I was very impressed with Bates Motel’s pilot season and I am even more astounded by its second season. The show just keeps getting better as more layers to Norman’s mental illness is uncovered. I think aside from the strong performances of the cast, the show was really able to explore the possibilities of Norman’s early life, his dysfunctional family, and his gradual descent into madness and this hooks audiences to the show, present company not exempted. What I liked about the progression of the story is actually the writers’ ability to leave audiences wondering about a question left as a cliffhanger in the final episode of last season — the death of Blair Watson. The question about whether or not Norman was responsible for it was not a main highlight of the storyline but it was always there, skimming the surface and ready to be brought out at any point of the season.

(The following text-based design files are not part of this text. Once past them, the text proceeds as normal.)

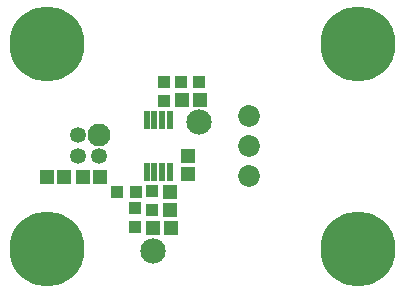
<source format=gts>
G04*
G04 #@! TF.GenerationSoftware,Altium Limited,Altium Designer,20.2.6 (244)*
G04*
G04 Layer_Color=8388736*
%FSLAX25Y25*%
%MOIN*%
G70*
G04*
G04 #@! TF.SameCoordinates,6BFEBE0F-75FA-40C3-9952-2E119760A06E*
G04*
G04*
G04 #@! TF.FilePolarity,Negative*
G04*
G01*
G75*
%ADD18R,0.02362X0.06299*%
%ADD19R,0.04134X0.03937*%
%ADD20R,0.04724X0.04528*%
%ADD21R,0.03937X0.04134*%
%ADD22R,0.04528X0.04724*%
%ADD23C,0.08465*%
%ADD24C,0.25000*%
%ADD25C,0.07284*%
%ADD26C,0.07677*%
%ADD27C,0.05315*%
D18*
X56004Y57972D02*
D03*
X53445D02*
D03*
X50886D02*
D03*
X48327D02*
D03*
X56004Y40650D02*
D03*
X53445D02*
D03*
X50886D02*
D03*
X48327D02*
D03*
D19*
X54134Y64468D02*
D03*
Y70571D02*
D03*
X44488Y28543D02*
D03*
Y22441D02*
D03*
X50197Y28150D02*
D03*
Y34252D02*
D03*
D20*
X14961Y39055D02*
D03*
X20866D02*
D03*
X56299Y21850D02*
D03*
X50394D02*
D03*
X65945Y64764D02*
D03*
X60039D02*
D03*
X26969Y39016D02*
D03*
X32874D02*
D03*
D21*
X44685Y34055D02*
D03*
X38583D02*
D03*
X65847Y70669D02*
D03*
X59744D02*
D03*
D22*
X62205Y46063D02*
D03*
Y40157D02*
D03*
X56102Y27953D02*
D03*
Y33858D02*
D03*
D23*
X50315Y14409D02*
D03*
X65866Y57441D02*
D03*
D24*
X118701Y83268D02*
D03*
Y15157D02*
D03*
X15157D02*
D03*
Y83268D02*
D03*
D25*
X82362Y59370D02*
D03*
Y49370D02*
D03*
Y39370D02*
D03*
D26*
X32465Y52953D02*
D03*
D27*
Y45882D02*
D03*
X25394Y52953D02*
D03*
Y45882D02*
D03*
M02*

</source>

The uncertainty of the answer made viewers obsess about it even as the Bates dealt with various issues that pitted them at the center of almost everything essential happening in White Pine Bay, and the manner in which the issue was resolved was absolutely brilliant.

The shifting dynamics in Norman’s family was also part of the show’s major draws. Whereas before, it was only him and his mother, Dylan — towards the end of the last season was already becoming the balancing factor in the dynamic, which was only torn down and rebuilt throughout this season. Dylan had a bigger role in Season 2 because much of the storyline revolved around him and his issues. The way he begrudgingly protected his family despite feeling like an outsider for the most part, was really sweet. Its a weird description for such a dark show but there were just moments where viewers would just want to give the characters a big hug. Sure, Emma was sometimes annoying in wanting to stick her nose in everything but she genuinely cared for the Bates so its not hard to forgive her. And I kinda liked her letting her hair down with Gunner, who was such a cutie. I’m a bit sorry that his character just disappeared.

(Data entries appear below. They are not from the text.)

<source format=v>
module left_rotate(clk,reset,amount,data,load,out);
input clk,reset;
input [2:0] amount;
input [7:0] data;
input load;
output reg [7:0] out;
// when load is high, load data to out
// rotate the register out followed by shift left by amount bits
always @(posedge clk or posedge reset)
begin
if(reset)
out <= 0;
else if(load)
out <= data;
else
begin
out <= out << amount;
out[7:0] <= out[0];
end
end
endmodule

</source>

I also loved the underlying sexual tension between Sheriff Romero and Norma Bates. These two were adorable in their encounters and I would very much like to see them get together in future seasons. It just worries me though when the characters I like get close to the Bates because a lot of them die. Seriously. But aside from the chemistry, these two actors were outstanding — Vera as the mother who would stop at nothing to protect her son and Carbonell as the lawmaker who is trying his best to bring justice to the crimes in his town.

All in all, Season 2 was much stronger because of the brewing distrust between mother and son as Norman learns about what he is and what he is capable of when he has his blackouts. As the series moves forward, it was cool to see Norman foreshadowing the Norman Bates of the 1960 Psycho, in which the series was inspired. The taxidermy in the living room, channeling his mother, and having monologues and the rage — all of it was excellently depicted by Freddie Highmore and while before he had an air of innocence about him because of his youth, there is no doubt that he is not normal, not by any stretch of the imagination everytime he flies off the handle. Its interesting to see how this show goes. There is just so much potential.